Rupture de relations commerciales établies : elle peut être brutale même si elle était prévisible
Cass. com. 6-9-2016 n°14-25.891
Une rupture de relations commerciales établies peut être brutale même si elle était prévisible, dès lors que la volonté de rompre ne s’est pas manifestée expressément.
Le caractère prévisible de la rupture d’une relation commerciale établie ne prive pas celle-ci de son caractère brutal si elle ne résulte pas d’un acte du partenaire manifestant son intention de ne pas poursuivre la relation commerciale et faisant courir un délai de préavis.
La Cour de cassation a été conduite à énoncer ce principe dans l’affaire suivante.
Un importateur qui s’approvisionnait auprès d’une centrale d’achats depuis 2003 avait cessé ses commandes en 2010. S’estimant victime d’une rupture brutale de relations commerciales établies, la centrale d’achats avait demandé la réparation de son préjudice sur le fondement de l’article L 442-6, I-5° du Code de commerce.
L’importateur avait fait valoir que la rupture était prévisible depuis deux ans et qu’elle ne pouvait donc pas être brutale. Selon lui, un échange de correspondances datant de 2008 démontrait que la centrale d’achats savait que l’importateur prévoyait de ne plus s’approvisionner auprès d’elle : par un premier courriel, le dirigeant de la centrale avait indiqué à l’importateur qu’il avait appris avec tristesse sa décision de les quitter et, dans un autre courriel, il lui précisait qu’il n’avait d’autre choix que de s’orienter vers d’autres partenaires.
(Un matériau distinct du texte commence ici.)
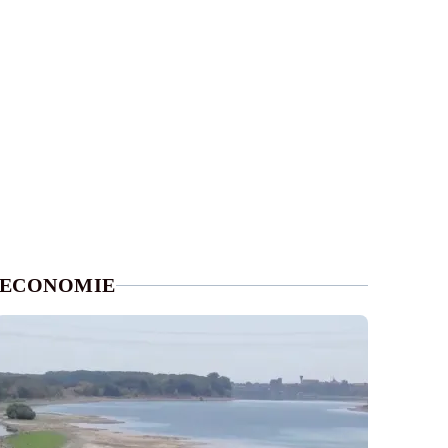
ECONOMIE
Les arguments de l’importateur ont été rejetés et sa responsabilité reconnue dès lors qu’il avait cessé ses approvisionnements auprès de la centrale d’achats du jour au lendemain, sans lui adresser ni lettre de rupture ni préavis écrit.
A noter : Cette décision s’inscrit dans le droit-fil de la jurisprudence qui exige un acte manifestant l’intention de ne pas poursuivre la relation commerciale, permettant de considérer qu’il y a rupture et de faire courir le délai de préavis (Cass. com. 6-6-2001 n° 99-20.831 et Cass. com. 15-1-2013 n° 12-17.553, décisions relatives au délai résultant d’un appel d’offres). La seule perspective d’une rupture, qui n’aurait été ni formalisée par écrit par son auteur ni assortie d’un délai précis permettant à l’autre partie de s’organiser en conséquence, ne saurait donc suffire à écarter la responsabilité de l’auteur de cette rupture.